Exercise material: Begin
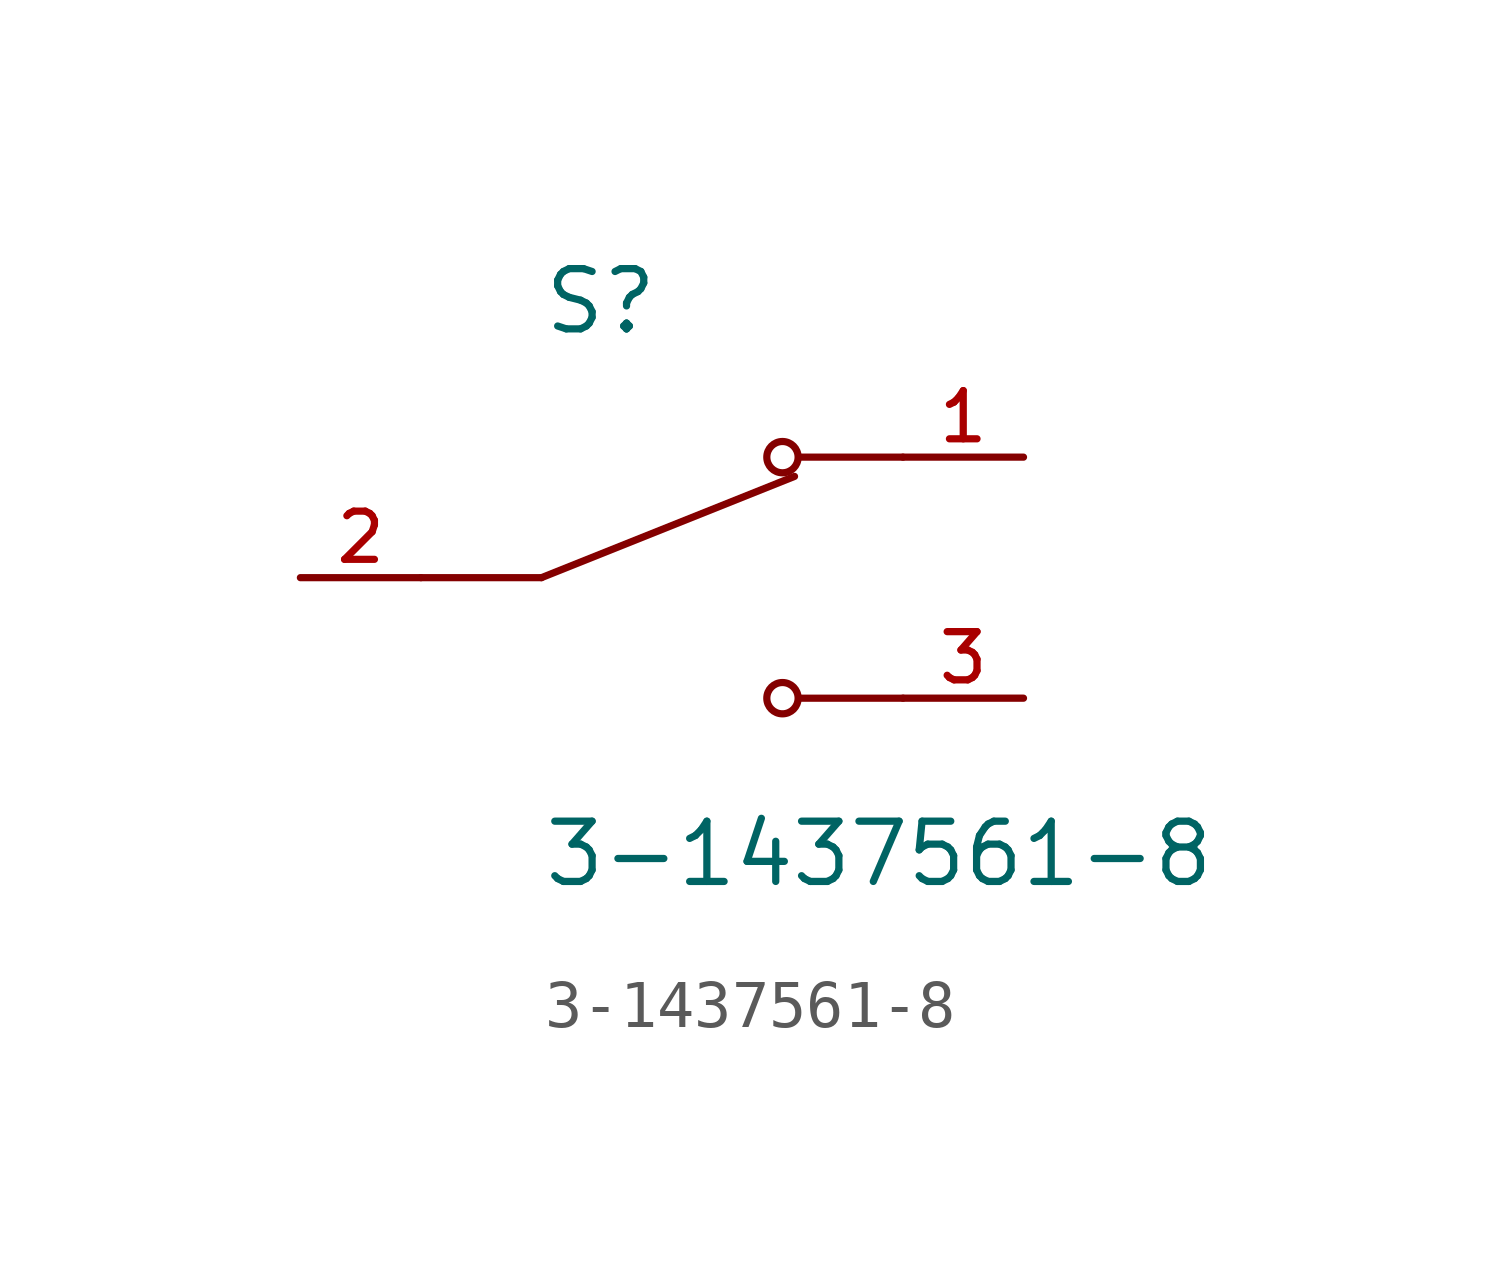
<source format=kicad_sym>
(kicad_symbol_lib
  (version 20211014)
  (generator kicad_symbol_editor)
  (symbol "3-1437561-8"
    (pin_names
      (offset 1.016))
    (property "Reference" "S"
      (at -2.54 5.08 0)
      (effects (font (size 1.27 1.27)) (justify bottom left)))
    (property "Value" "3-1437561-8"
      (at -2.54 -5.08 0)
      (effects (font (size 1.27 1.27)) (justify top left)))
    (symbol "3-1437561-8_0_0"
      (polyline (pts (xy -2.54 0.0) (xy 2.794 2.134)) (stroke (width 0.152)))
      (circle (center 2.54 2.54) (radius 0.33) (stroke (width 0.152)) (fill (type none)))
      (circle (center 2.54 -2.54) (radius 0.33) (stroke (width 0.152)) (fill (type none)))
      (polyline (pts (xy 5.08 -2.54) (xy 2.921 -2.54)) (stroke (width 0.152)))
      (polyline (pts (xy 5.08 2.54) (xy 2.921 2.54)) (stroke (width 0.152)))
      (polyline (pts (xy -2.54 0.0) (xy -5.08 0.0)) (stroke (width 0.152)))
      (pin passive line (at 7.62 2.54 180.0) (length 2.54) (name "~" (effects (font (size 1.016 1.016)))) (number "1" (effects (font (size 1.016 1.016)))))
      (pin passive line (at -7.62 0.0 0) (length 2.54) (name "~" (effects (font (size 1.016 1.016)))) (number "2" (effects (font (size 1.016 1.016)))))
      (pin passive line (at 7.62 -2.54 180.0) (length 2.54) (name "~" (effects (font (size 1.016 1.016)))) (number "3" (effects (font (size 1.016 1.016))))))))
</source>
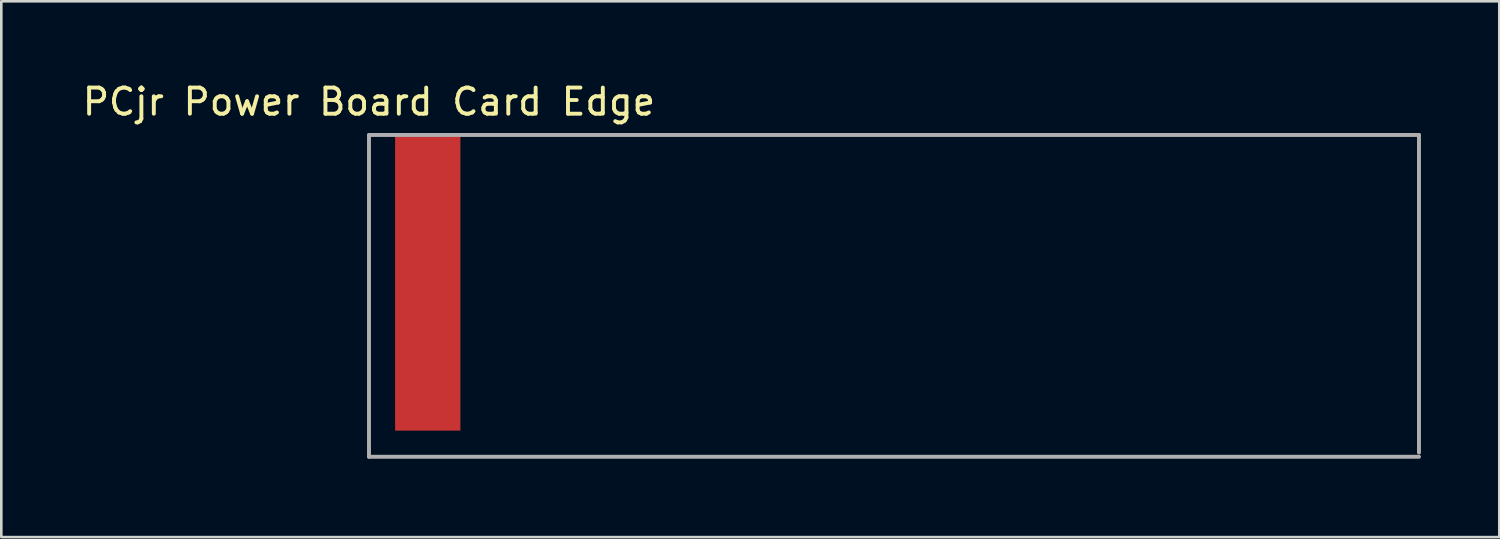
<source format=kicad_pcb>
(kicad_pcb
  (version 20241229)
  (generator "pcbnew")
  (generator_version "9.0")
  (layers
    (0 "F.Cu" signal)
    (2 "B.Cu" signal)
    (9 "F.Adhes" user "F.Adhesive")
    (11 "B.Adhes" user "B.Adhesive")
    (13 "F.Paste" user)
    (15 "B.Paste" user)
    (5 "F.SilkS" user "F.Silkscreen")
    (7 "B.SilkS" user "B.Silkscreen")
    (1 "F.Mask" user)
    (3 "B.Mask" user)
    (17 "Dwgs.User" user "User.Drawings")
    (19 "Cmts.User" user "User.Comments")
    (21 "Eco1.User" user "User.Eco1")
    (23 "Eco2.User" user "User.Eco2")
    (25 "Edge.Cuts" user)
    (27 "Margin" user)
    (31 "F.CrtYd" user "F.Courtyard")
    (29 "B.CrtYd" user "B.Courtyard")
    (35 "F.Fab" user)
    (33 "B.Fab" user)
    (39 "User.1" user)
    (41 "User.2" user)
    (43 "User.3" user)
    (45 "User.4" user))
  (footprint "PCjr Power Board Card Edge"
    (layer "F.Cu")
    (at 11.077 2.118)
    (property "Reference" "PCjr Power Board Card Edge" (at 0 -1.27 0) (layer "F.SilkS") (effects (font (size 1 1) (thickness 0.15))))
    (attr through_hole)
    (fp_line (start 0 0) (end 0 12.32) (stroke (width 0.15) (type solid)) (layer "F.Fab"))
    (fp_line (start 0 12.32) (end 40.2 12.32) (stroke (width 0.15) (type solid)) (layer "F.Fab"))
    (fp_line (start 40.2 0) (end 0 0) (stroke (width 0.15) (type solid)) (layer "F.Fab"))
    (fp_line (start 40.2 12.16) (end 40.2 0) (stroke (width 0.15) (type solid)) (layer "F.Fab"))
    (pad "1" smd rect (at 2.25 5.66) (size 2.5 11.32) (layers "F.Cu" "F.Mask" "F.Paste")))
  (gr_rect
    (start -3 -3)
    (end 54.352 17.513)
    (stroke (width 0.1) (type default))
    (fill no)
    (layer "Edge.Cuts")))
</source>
Exercise material: End
● Action item
All lines in the records that contain "Adhes" are to be copied and returned.

● Solved exercise
    (9 "F.Adhes" user "F.Adhesive")
    (11 "B.Adhes" user "B.Adhesive")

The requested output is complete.